Nestlé has launched a team of media and tech experts to improve its programmatic supply and analytics.

The new hybrid unit, called the Global Digital Media Center of Competencies (DCoC), consists of internal media talent and executives from Nestlé’s holding company vendors, WPP, Publicis, IPG and Dentsu.

The team focuses on six core competencies: supply and trading, audience operations, retail media, dynamic creative optimization, ad operations and media transparency, said Sebastien Szczepaniak, global head of sales and ebusiness, which includes ecommerce and digital marketing.

The move allows Nestlé’s country-based media groups to tap the DCoC for near real-time support when negotiating contracts with tech companies or publishers or facing thorny reconciliation and analytics questions, Szczepaniak said.

The only tech or data vendor Szczepaniak cited as part of the DCoC so far is Amino Payments, a blockchain tech company for digital supply chain payments, processing and analytics, which is part of the media transparency competency’s toolkit.

Media transparency tests in the past year have already helped Nestlé trim its SSP roster from about 65 vendors to less than 10, each with direct supply relationships.

Google and Amazon are two of the SSPs working with the DCoC, but Szczepaniak said walled garden budgets will decrease under the new program if the platforms don’t meet supply transparency standards.

That may “trigger some friction” with big technology companies, but “that’s an important part of what’s happening right now,” he said.

Szczepaniak declined to provide specifics on the standards that digital media suppliers will need to meet, but he said the DCoC has developed Nestlé’s Negotiated Terms, which are contractual guarantees for inventory quality, scale and analytics that programmatic partners must commit to.

The DCoC also manages Nestlé’s centralized first-party data asset, a key investment moving forward as the brand cuts its third-party data use and cookies diminish, he said.

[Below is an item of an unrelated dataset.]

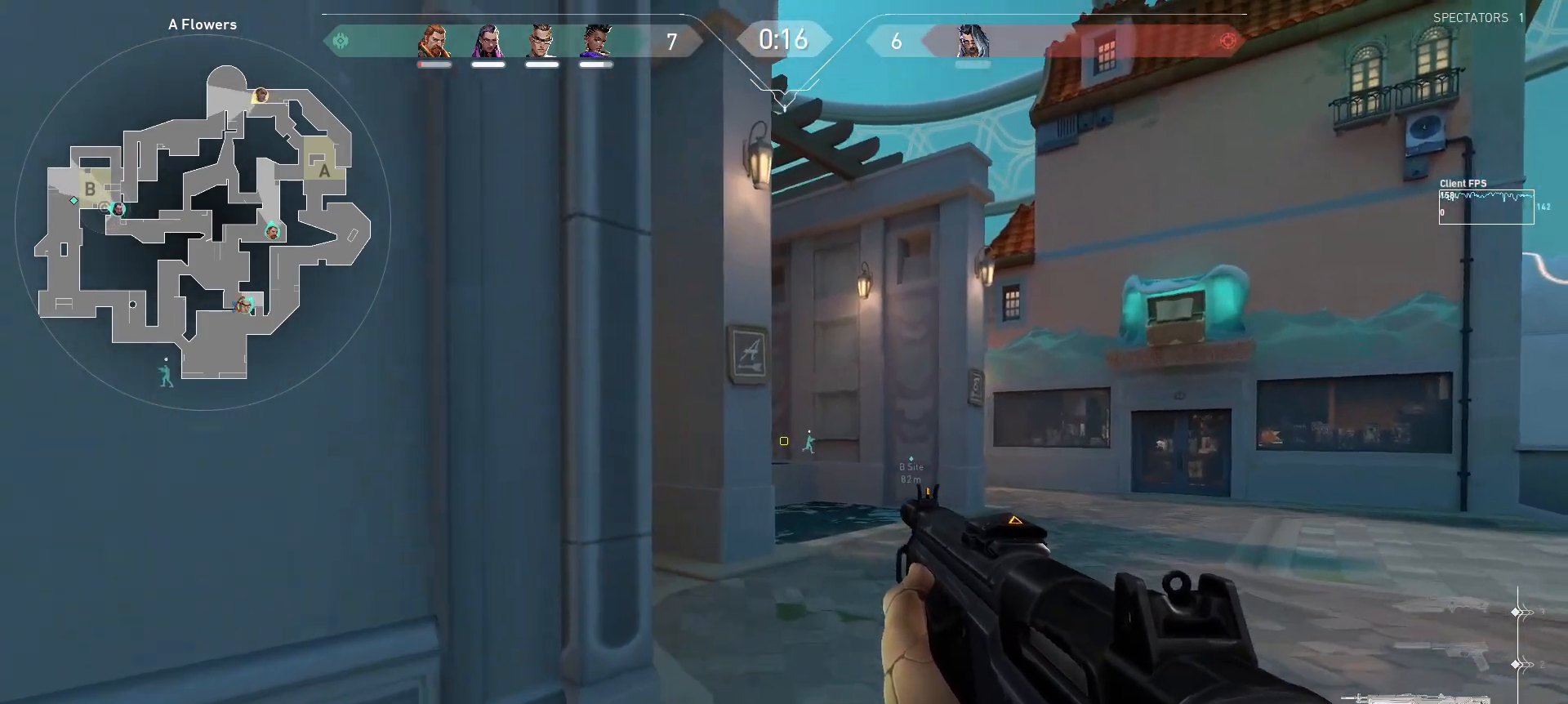
{"keys": ["shift", "w"], "mouse": [], "events": []}
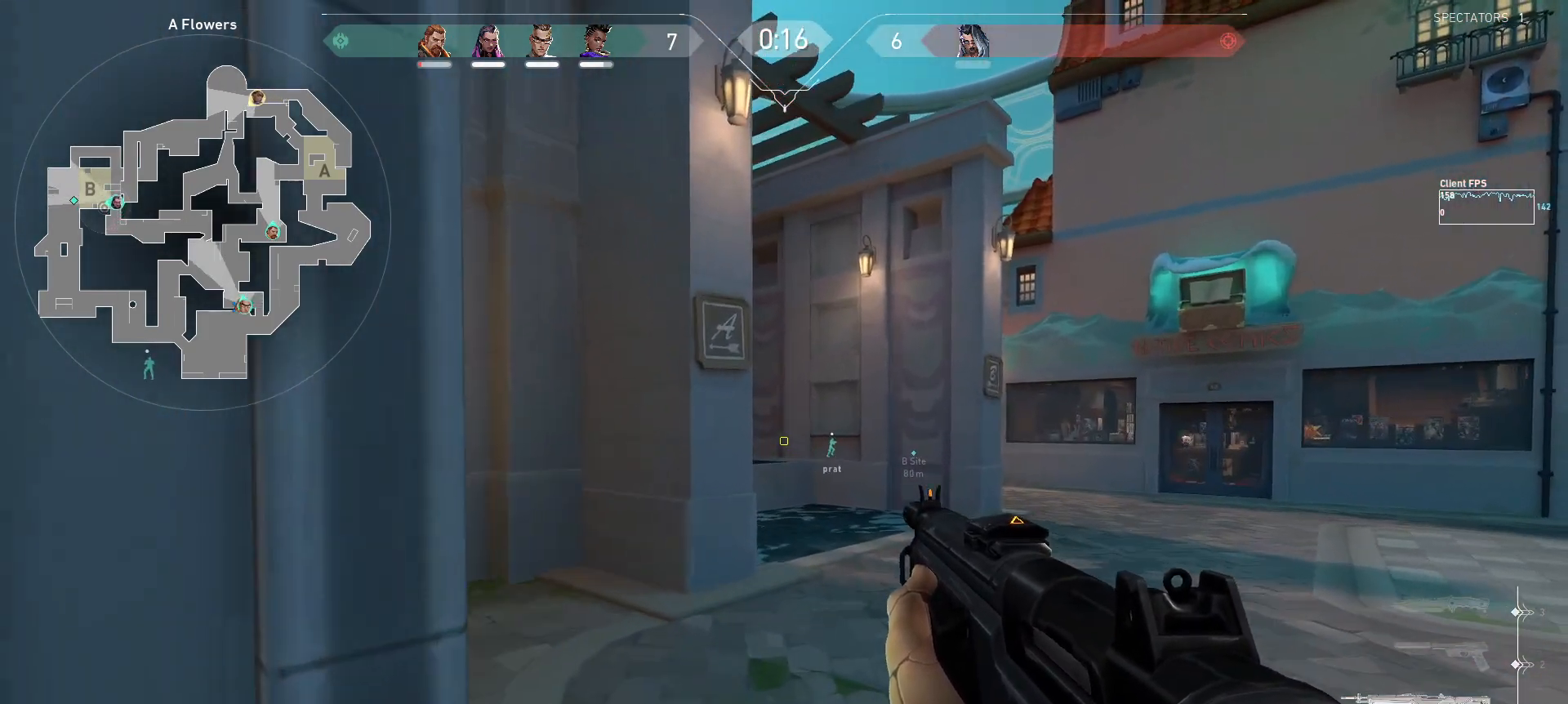
{"keys": ["d", "shift", "w"], "mouse": [], "events": [[467, "d", "down"]]}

Nestlé is cultivating its own data and partnering with second-party data companies, such as retailers with online ad platforms where consumer data sets can be commingled.

Those second-party data deals are managed by the DCoC’s retail media competency. Large retailers like Walmart and Target, for instance, have ad platforms where the brand’s and store’s first-party data sets can be matched for online targeting.

Szczepaniak said the first-party and second-party data activations are critical for the DCoC to achieve an ambitious goal: doubling the rate of personalized messages from 20% of Nestlé’s digital media impressions this year to 40% by the end of 2020.